One of the factors contributing the most to the improvement in the current balance over the last few years has been the correction in the balance of primary income, going from a deficit of more than 30 billion euros in 2008 to a deficit of just over 6 billion euros in 2014. This improvement accounts for 25% of the change seen in the current balance, an additional factor that helps to put into perspective the importance of the trend in the balance of primary incomes for the Spanish economy.
This change in the income account partly reflects the situation affecting the Spanish economy over the last few years. Given that Spain’s economic situation has been particularly adverse, investments made by foreign individuals and firms in the country have had lower returns than Spanish investments abroad, a factor that is particularly relevant for portfolio investments and direct foreign investment.
However, this trend now looks like changing: as the recovery of the Spanish economy gradually gains traction, the returns on investments in Spain will also grow, benefitting international investors.
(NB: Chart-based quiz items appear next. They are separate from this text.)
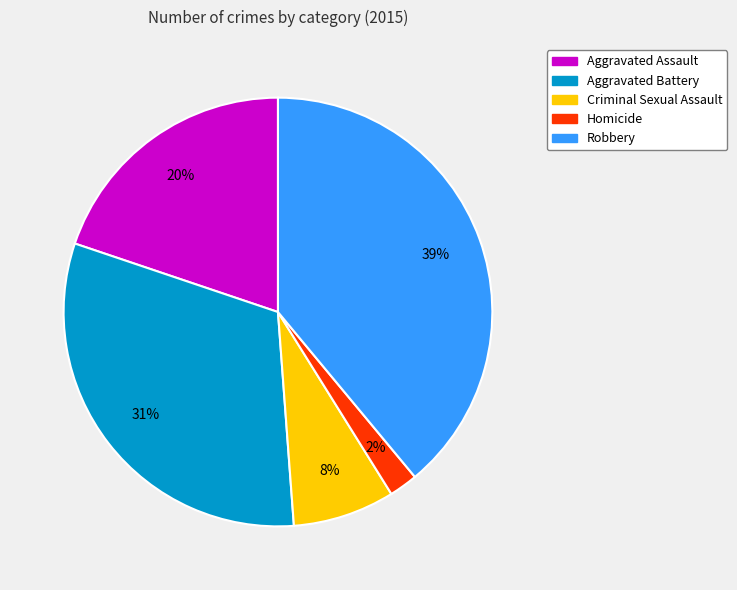

Which slice is the largest?

Robbery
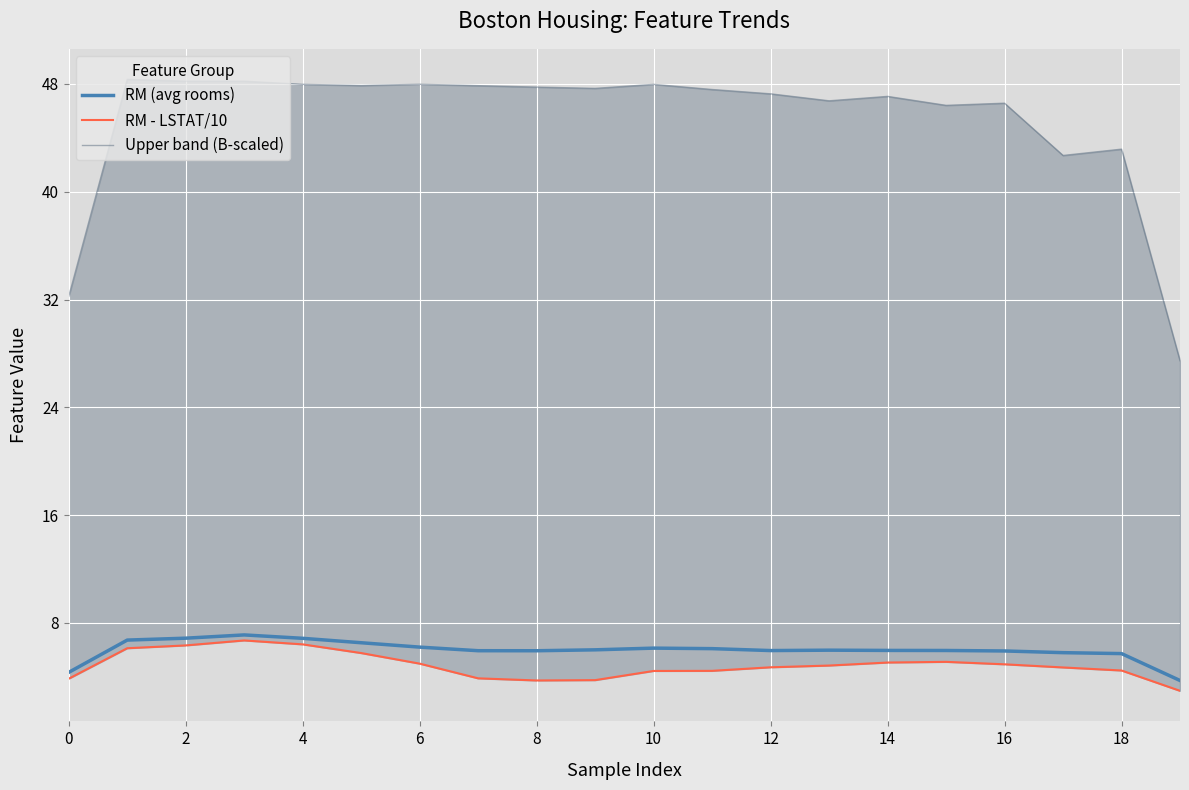

What is the minimum value shown in the chart?

3.0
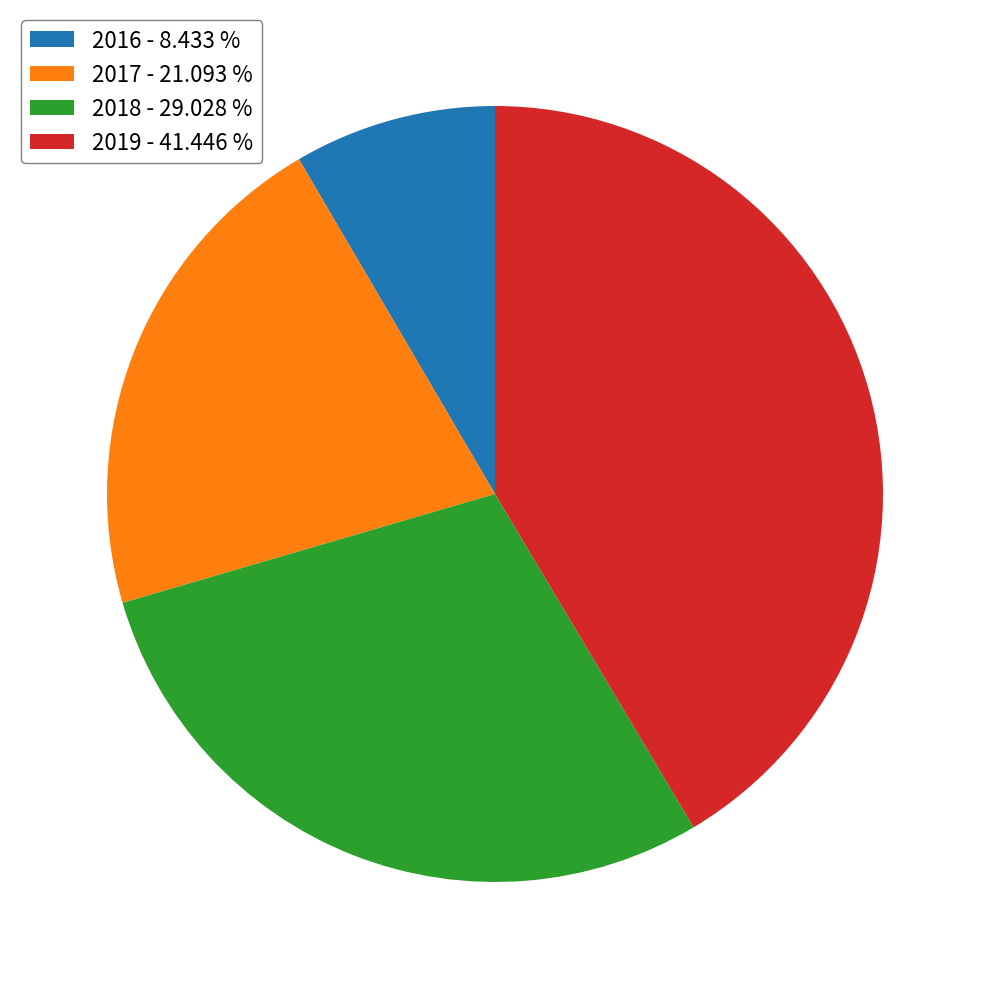

Does any single category account for the majority?

No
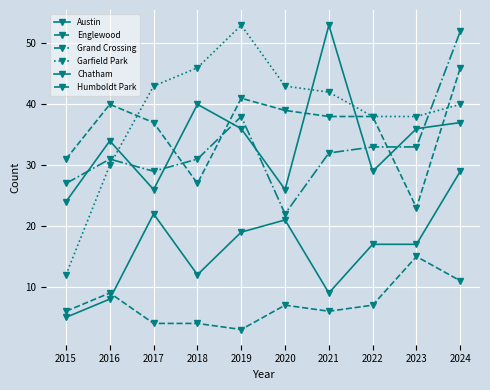

What is the total value across all series at 2024?

215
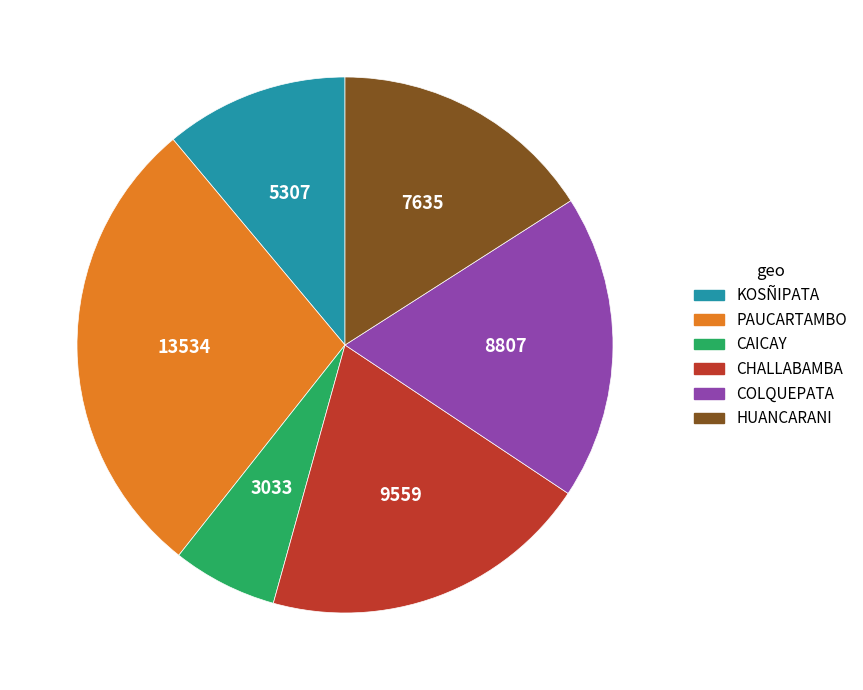

How many segments does this pie chart have?

6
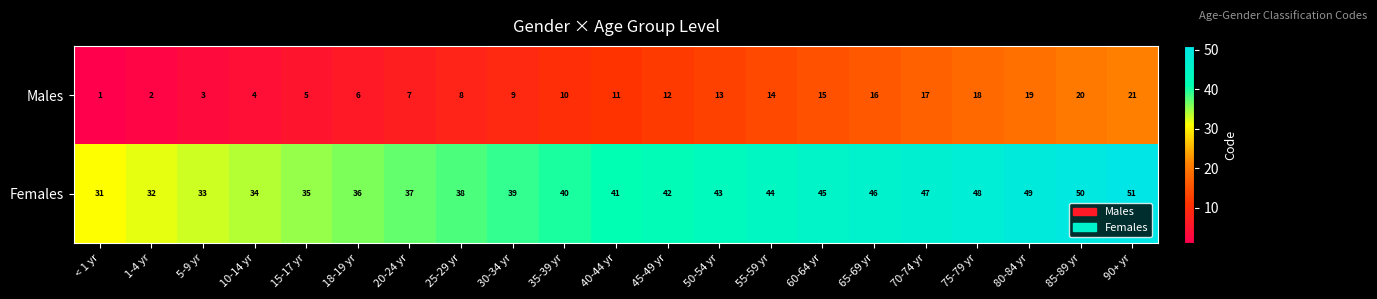

What is the difference between the highest and lowest values at 20-24 yr?

30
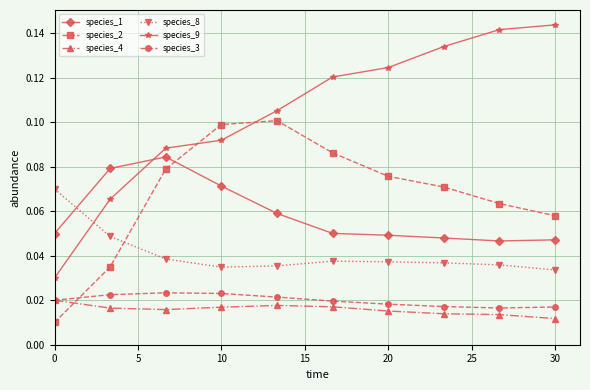

True or false: species_1 and species_3 cross at least once.

False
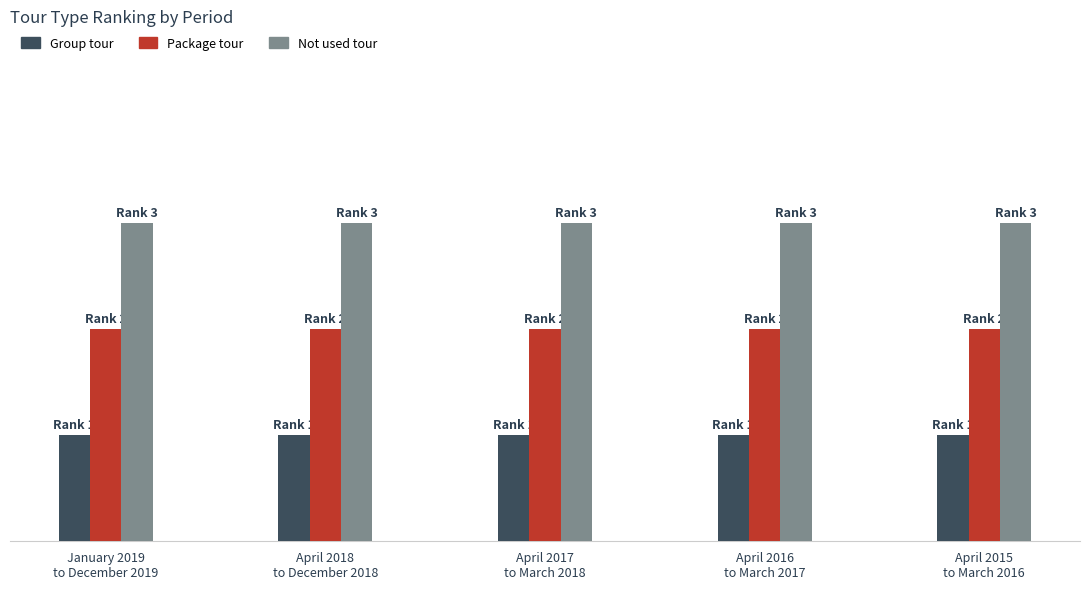

Is the value of Package tour at April 2015
to March 2016 greater than the value of Not used tour at April 2017
to March 2018?

No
Naturally this circumstance will be reflected in the income account and will undo part of the improvement seen over the last few years.
However, in the short and medium term the decline will not be total. The trend in debt premia will help payments by the Spanish economy to the rest of the world as interest rates will remain at very low levels over the next few years. This trend is crucial for the performance of the balance of primary income as 47% of all liabilities held by Spain in relation to other countries are in the form of debt.
By way of example, we expect the risk premium for Spain’s 10-year public debt to stand at 1.7% on average in 2015, 1 pps below the level posted in 2014. This drop in the cost of debt will provide savings of approximately 2 billion euros.
Nevertheless, it is important to note that this source of support for the Spanish economy is temporary. As interest rates normalise, something we expect to happen as from next year, the cost of debt will increase.
Any permanent correction in the balance of primary income should come from structural factors such as higher surpluses in the balance of trade of goods and services, resulting in a lower net debt position for the Spanish economy and consequently lower payments to the rest of the world.